Die meisten von uns kennen diesen Moment: Man selbst regt sich darüber auf, dass man im letzten Meeting so zurückhaltend war, während die Kollegen einen dafür loben, wie selbstsicher man aufgetreten ist. Oder man lobt die Kreativität von Kollegen, welche ihr eigenes Talent scheinbar gar nicht selbst bemerken.
Wie kommt es, dass wir uns selbst oftmals ganz anders wahrnehmen als andere dies tun?
Die Frage, wie wir auf andere wirken, ist eine wichtige und oft unterschätzte Angelegenheit, die Auswirkungen auf unser Leben haben kann. Schließlich beeinflusst sie, wie andere uns wahrnehmen und behandeln, sei es im privaten, beruflichen oder geschäftlichen Umfeld.
Um herauszufinden, wie wir auf andere wirken, können wir uns selbst befragen oder die Meinung anderer einholen. Beides kann uns wichtige Erkenntnisse über unser Selbst- und Fremdbild liefern.
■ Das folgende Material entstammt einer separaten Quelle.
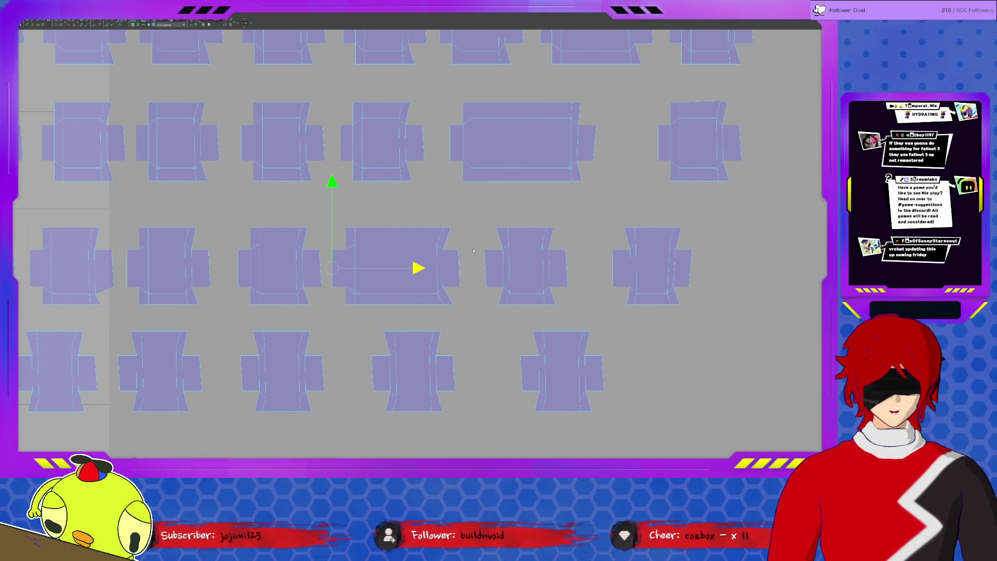
pyautogui.click(484, 278)
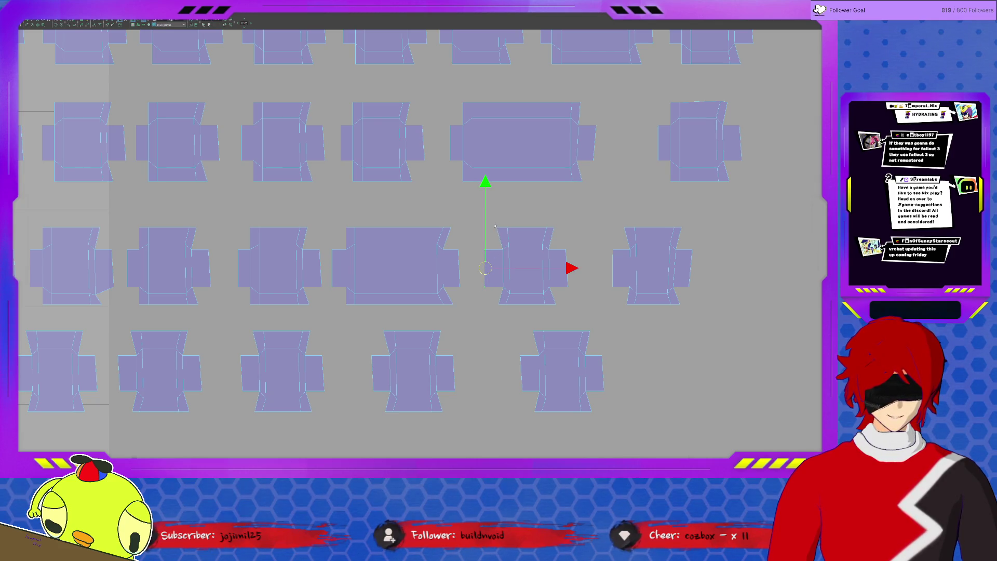
pyautogui.click(498, 297)
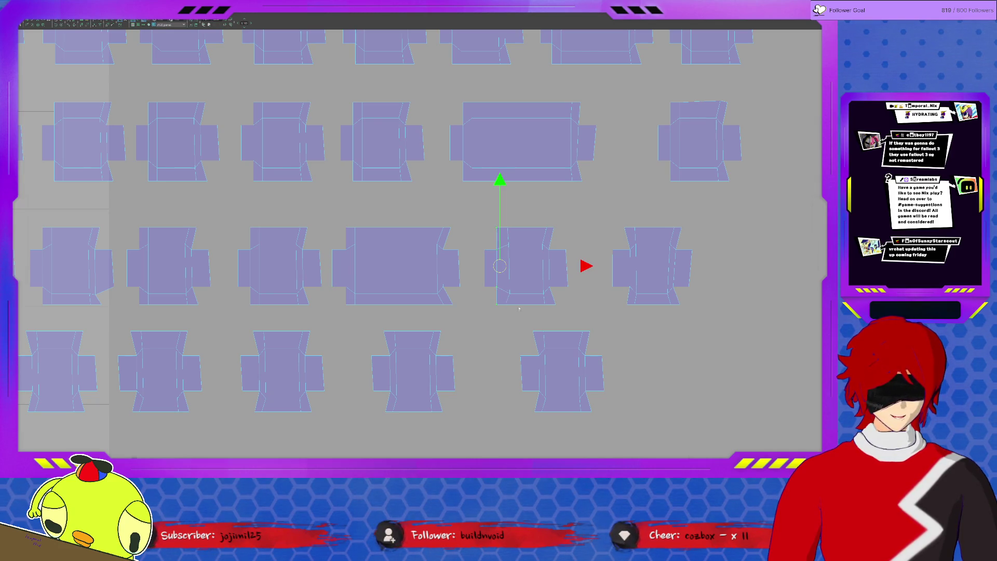
pyautogui.click(516, 218)
pyautogui.click(610, 262)
pyautogui.click(633, 217)
pyautogui.click(635, 290)
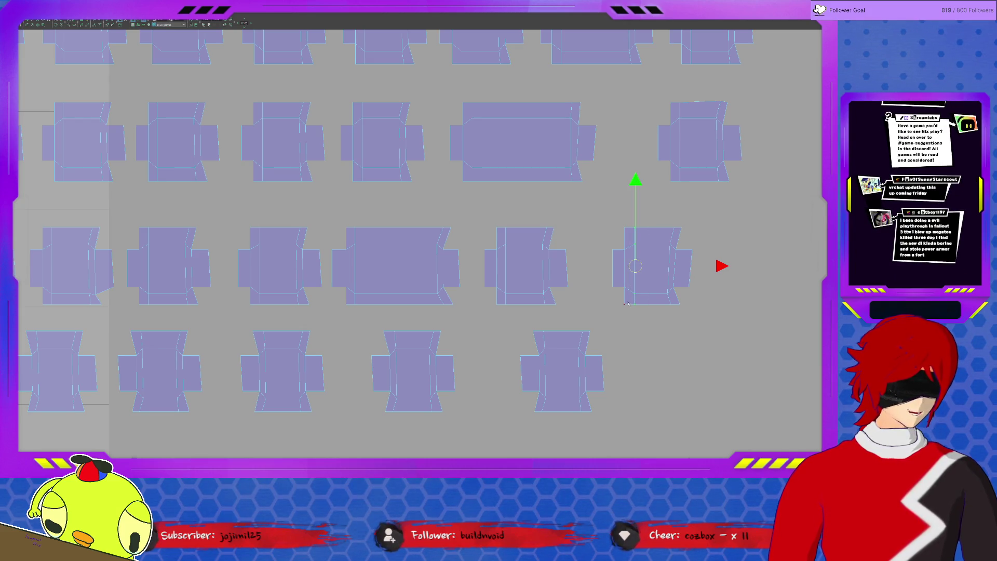
# Select the left-side edges of two bottom-row keycap shells.
pyautogui.scroll(-4, 449, 291)
pyautogui.scroll(1, 449, 291)
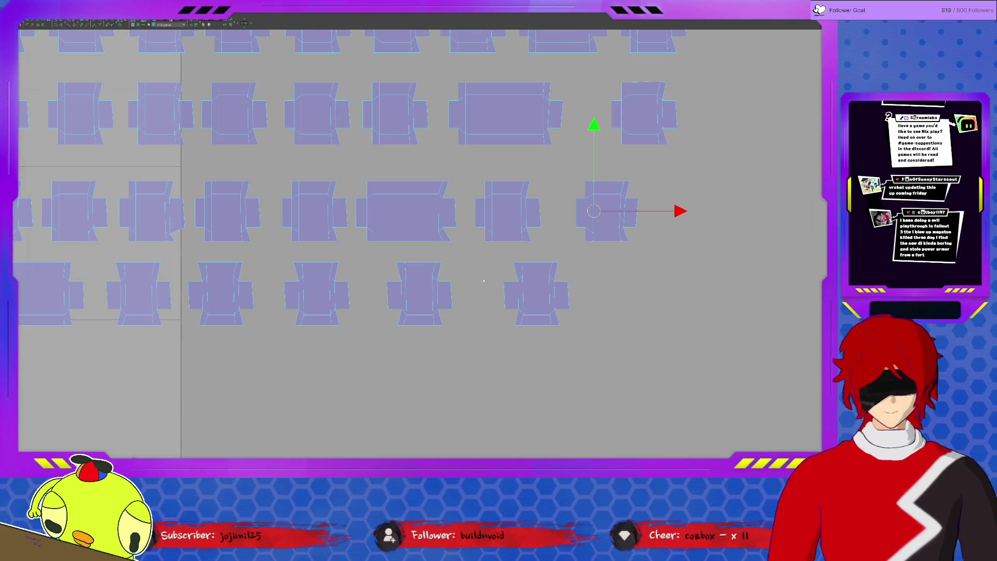
pyautogui.click(508, 283)
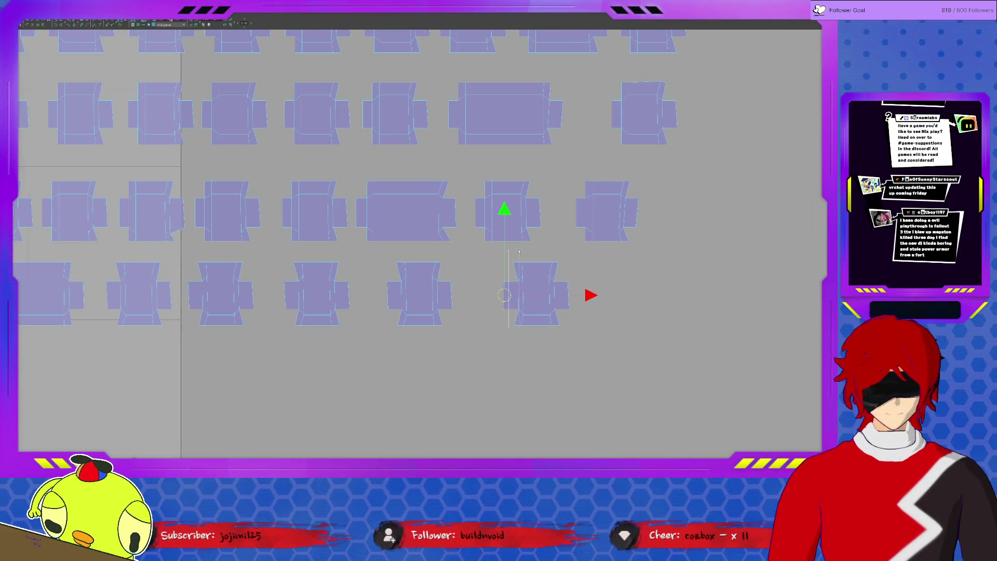
pyautogui.click(519, 286)
pyautogui.click(524, 329)
pyautogui.click(387, 283)
pyautogui.moveTo(403, 257); pyautogui.dragTo(401, 334)
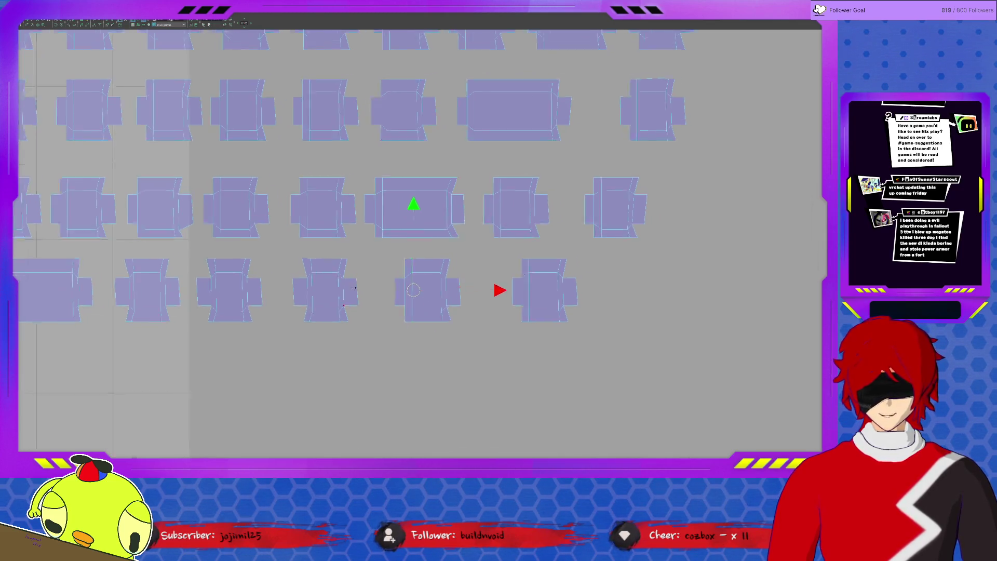
pyautogui.keyDown('alt'); pyautogui.moveTo(401, 333); pyautogui.dragTo(476, 321, button='middle'); pyautogui.keyUp('alt')
# Select the thin shell piece and push it right against its neighbour.
pyautogui.click(364, 288)
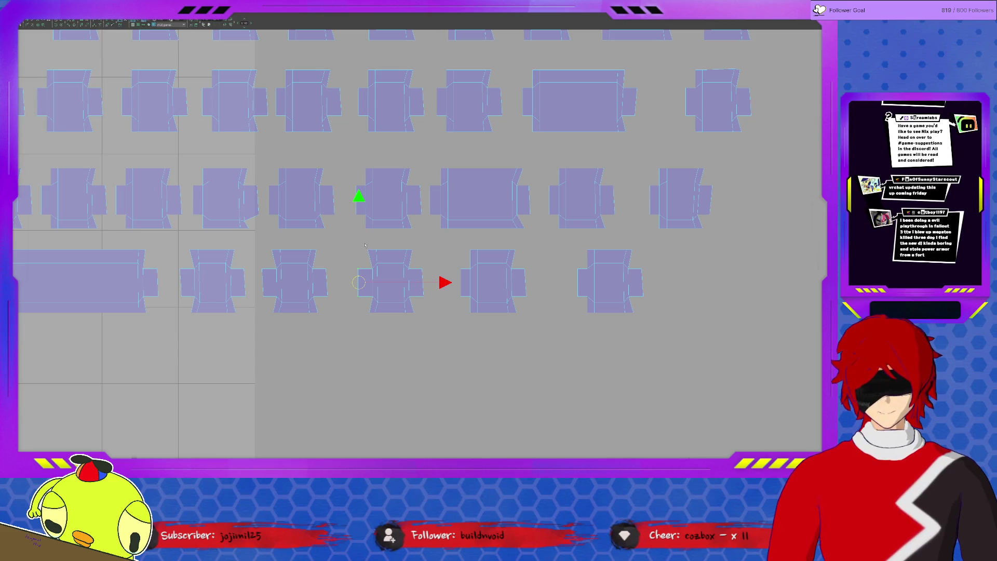
pyautogui.click(371, 312)
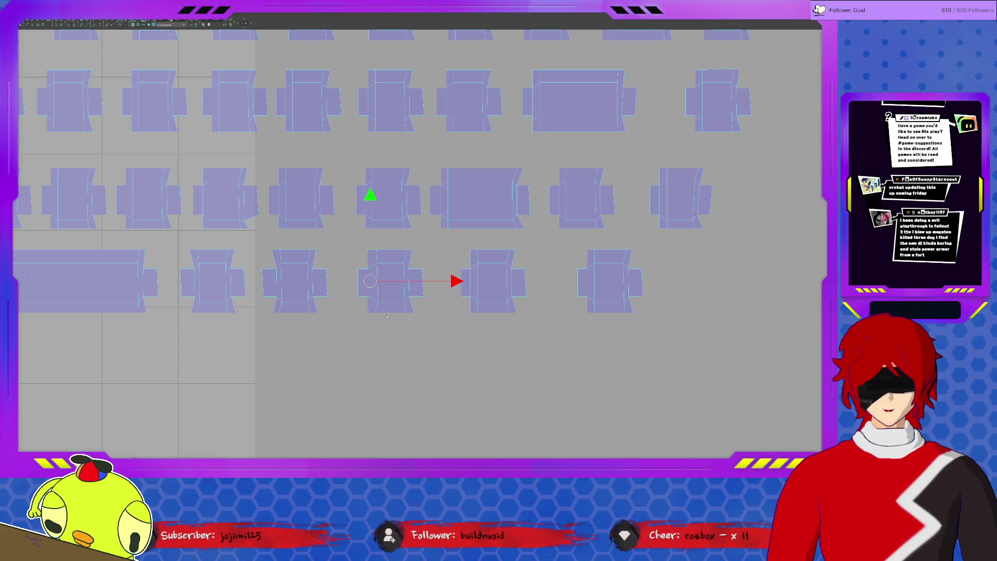
pyautogui.click(374, 250)
pyautogui.click(265, 297)
pyautogui.moveTo(264, 317); pyautogui.dragTo(278, 238)
pyautogui.moveTo(278, 236); pyautogui.dragTo(279, 249)
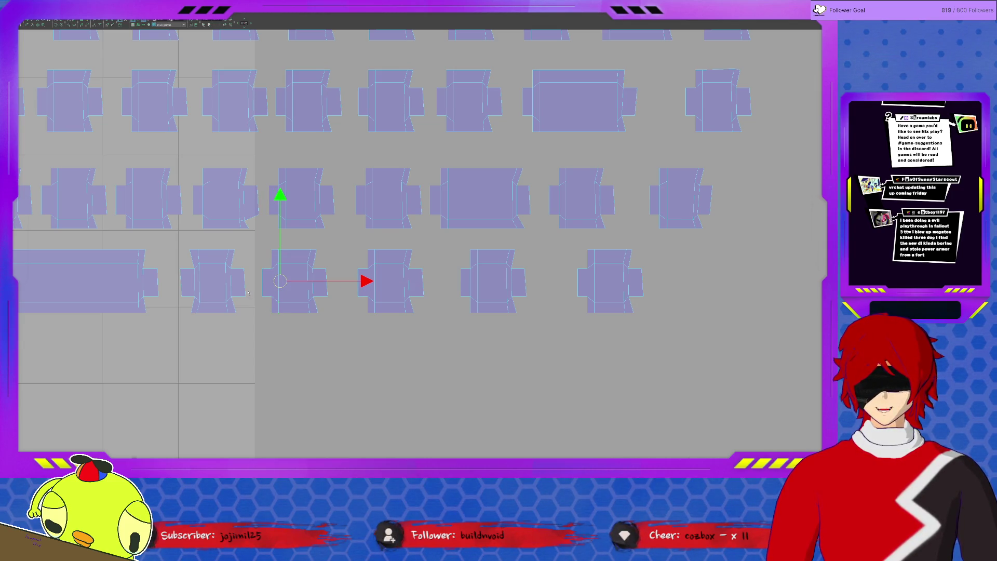
# Raise the piece to its left into line with the row and shift it slightly right.
pyautogui.click(179, 268)
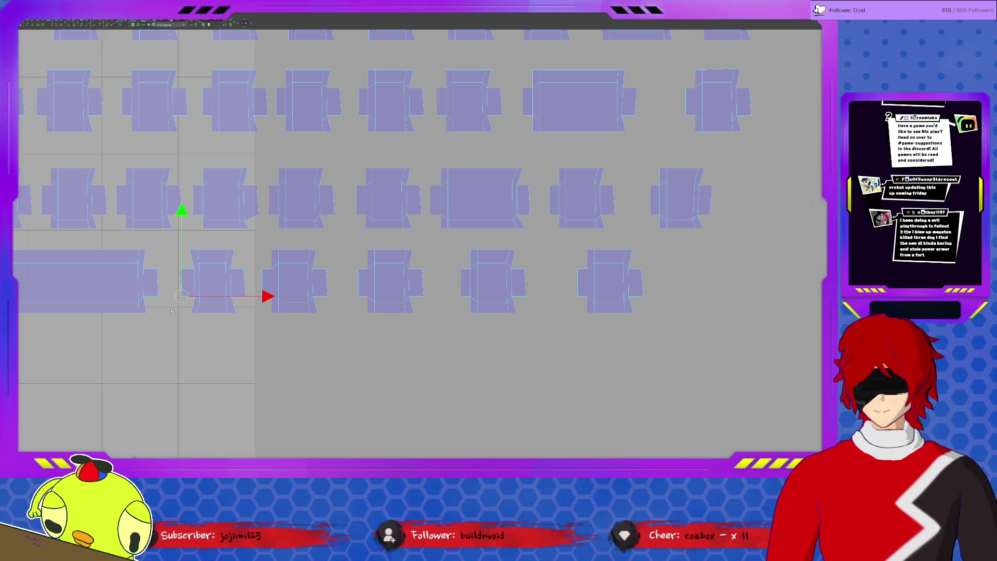
pyautogui.moveTo(182, 261); pyautogui.dragTo(187, 252)
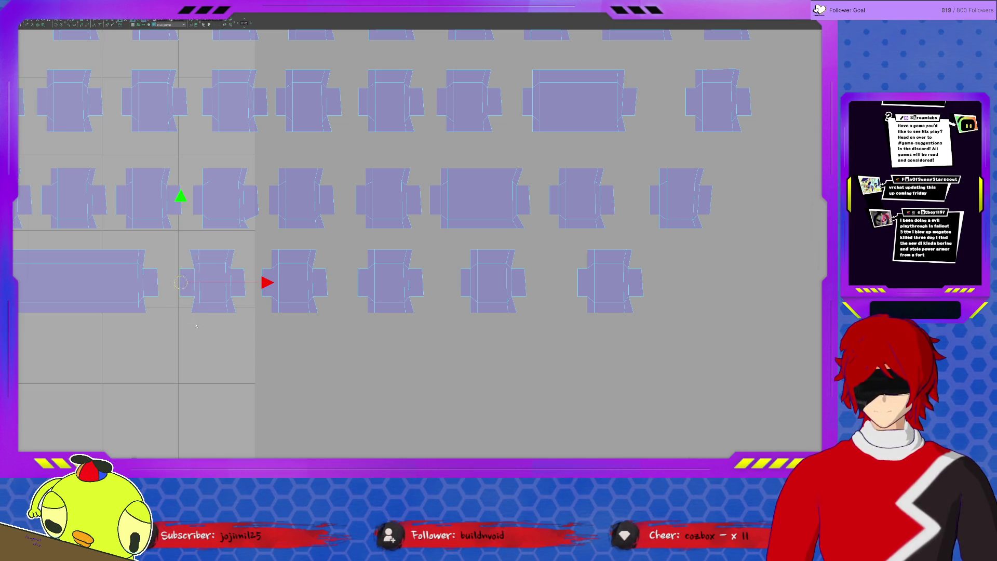
pyautogui.moveTo(199, 311); pyautogui.dragTo(217, 320)
pyautogui.moveTo(217, 320)
pyautogui.mouseDown(button='middle')
pyautogui.moveTo(525, 303)
pyautogui.moveTo(558, 311)
pyautogui.mouseUp(button='middle')
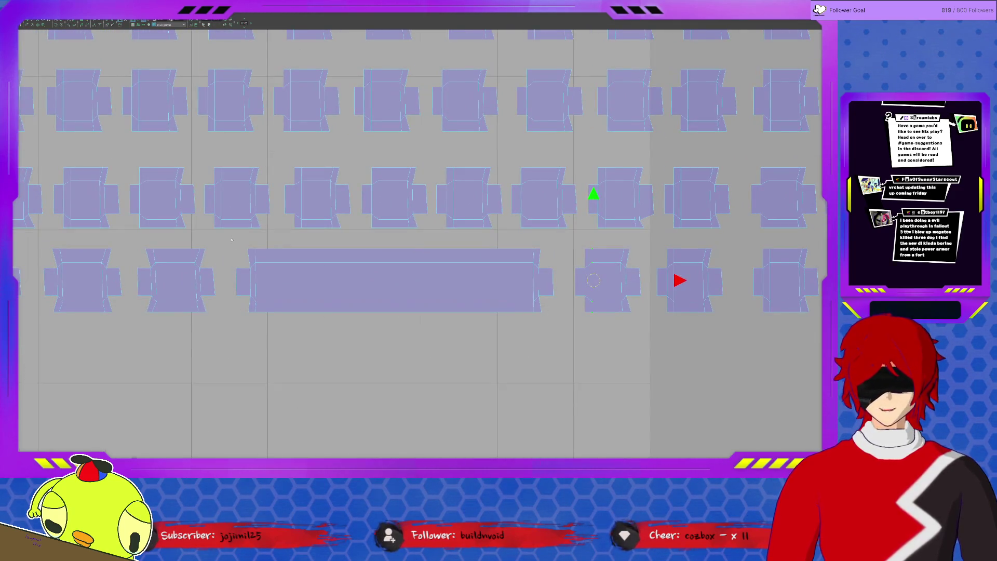
# Nudge the long spacebar shell slightly to the right.
pyautogui.click(235, 266)
pyautogui.moveTo(237, 304); pyautogui.dragTo(239, 305)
Das Selbstbild bezieht sich auf unsere eigene Wahrnehmung von uns selbst, während das Fremdbild die Sichtweise anderer auf uns beschreibt.
Die Diskrepanz zwischen Selbst- und Fremdbild kann zu Missverständnissen, Frustrationen und Konflikten führen. Es ist daher wichtig, sich mit beiden Perspektiven auseinanderzusetzen, um ein tieferes Verständnis für uns selbst und andere zu gewinnen.
In diesem Beitrag erhalten Sie alle wichtigen Informationen und nützlichen Tipps zum Thema Selbst- und Fremdbild. Erfahren Sie, wie Sie an Ihrem Selbst- und Fremdbild arbeiten können, um sowohl privat als auch beruflich neue Erfolge zu erzielen!
Selbstbild und Fremdbild:
Selbstbild
In der Psychologie definiert man das Selbstbild als die Vorstellung der eigenen Person. Unser Selbstbild ist dabei auch ein Bestandteil unserer eigenen personalen Identität.
Wie wir uns selbst betrachten hängt von einer Vielzahl verschiedenen Faktoren ab und ändert sich im Laufe des Lebens.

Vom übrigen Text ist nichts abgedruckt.